Shortly after speaking with a bullhorn amidst the still-smoking wreckage at the World Trade Center site, President George W. Bush urged Americans to 'get down to Disney World in Florida...take your families and enjoy life, the way we want it to be enjoyed.' Americans, he implied, should not merely offer sacrifices but return to normalcy. Consistent with this anecdote, his administration cut taxes, and held of efforts by a renegade group of anti-war Congress members to introduce a 'share the sacrifice' war tax for Iraq in 2007. According to the tax's opponents, Americans were already being 'taxed to death.' The ultimate result of all of this is that the government has financed the wars in Iraq and Afghanistan entirely through borrowing.
As Sarah Kreps shows in Taxing Wars, the type of debt financing for war that we have seen since 9/11 could not have been more different from earlier experiences when wars meant taxation. For instance, in 1914-three years before America's direct involvement in World War I-President Wilson urged war taxes as a way to fund defense preparations. Indeed, the Wilson Administration levied a series of war taxes before, during, and after the war, amounting to about one-third of the war's costs. Why, when Wilson was aiming to recruit rather than repel support for the war, did he introduce measures such as a hefty war tax that recent leaders have considered politically toxic? Why was the public so magnanimous in its willingness to contribute its own resources? By contrast, why did leaders not use the crisis of war, often used as entrées for introducing war taxes in the past, in the aftermath of 9/11 to extract resources from the populace in a way that been customary in the past? More generally, what explains shifting attitudes towards bearing the financial burden of war and the move away from war taxes, and the consequences of that shift?

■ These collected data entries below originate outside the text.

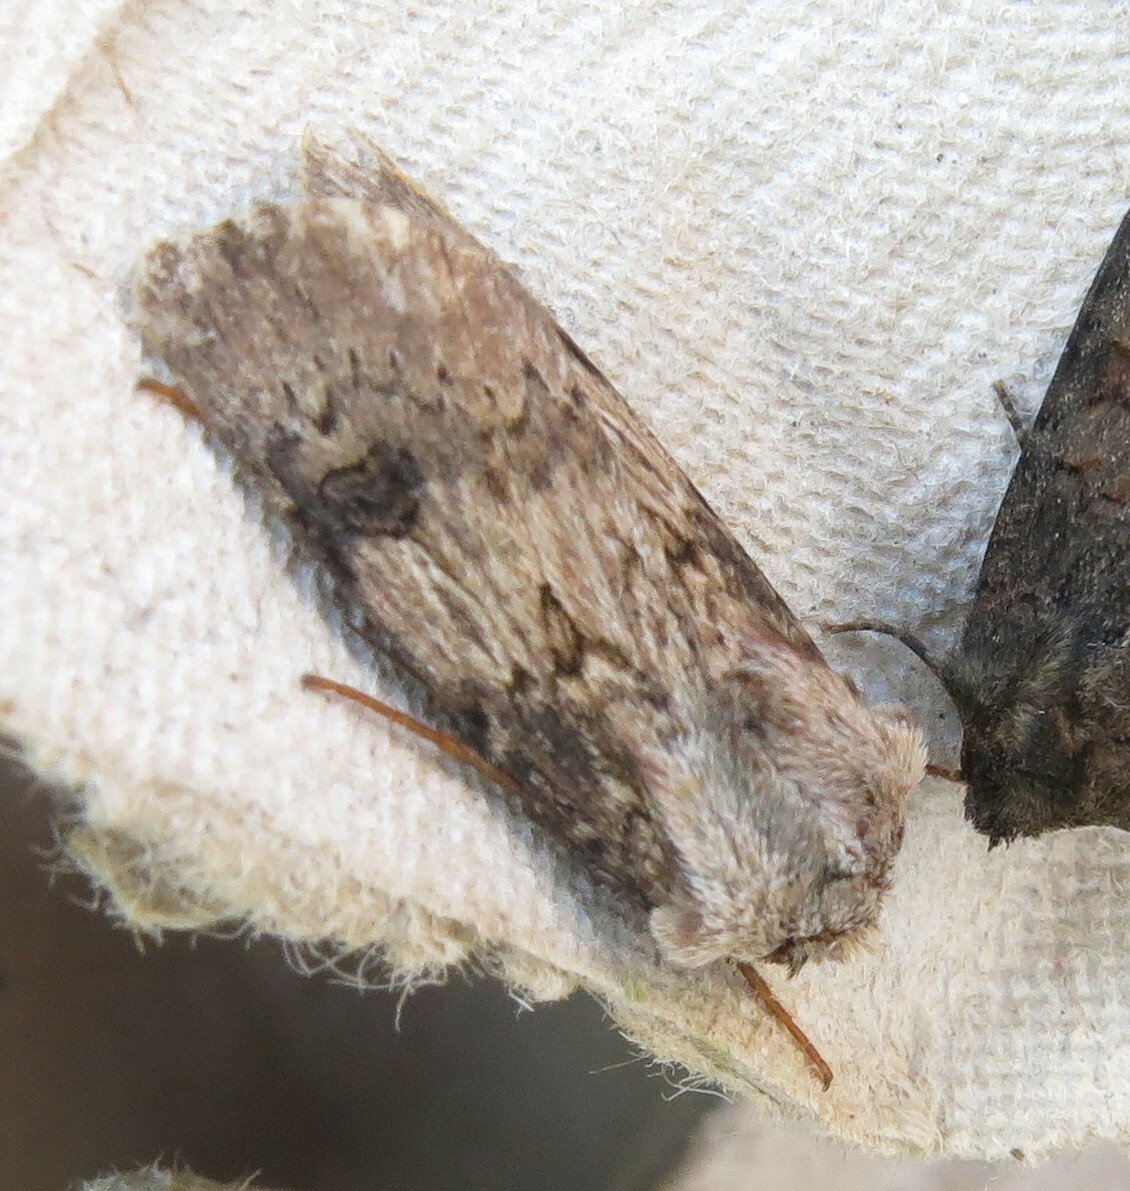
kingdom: Animalia
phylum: Arthropoda
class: Insecta
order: Lepidoptera
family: Noctuidae
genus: Agrotis
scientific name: Agrotis puta
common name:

Kreps argues that the starkly different approaches are the result of public attitudes towards wartime fiscal sacrifice that vary depending on the underlying type of war and state-society relations. The public accepted the sacrifices that the state demanded during the two world wars, an effect of both the nature of those wars and the public's more favorable views toward government in that era. However, when these factors combine to make the public cost sensitive, leaders have pursued forms of war finance that anticipate opposition and minimize constraints on the way they use force. In post-1945 wars, the public has become almost uniformly unforgiving of fiscal sacrifice, which explains leaders' increased tendency to rely on less visible forms of finance such as borrowing. The lack of visibility has had an important knock-on effect too: Leaders have been able to increasingly operate without the type of decision-making constraints that were present in earlier war efforts which depended upon broader levels of public support. Her ultimate conclusion is both sobering and extremely important: the deterioration of decision-making accountability with regard to war in the second half of the twentieth century has allowed leaders to wage increasingly costly and protracted wars. And because the health of a democracy can be measured by how responsive leaders are to an informed and attentive public in times of war, our current practices suggest that we are edging ever closer to how non-democracies conduct war.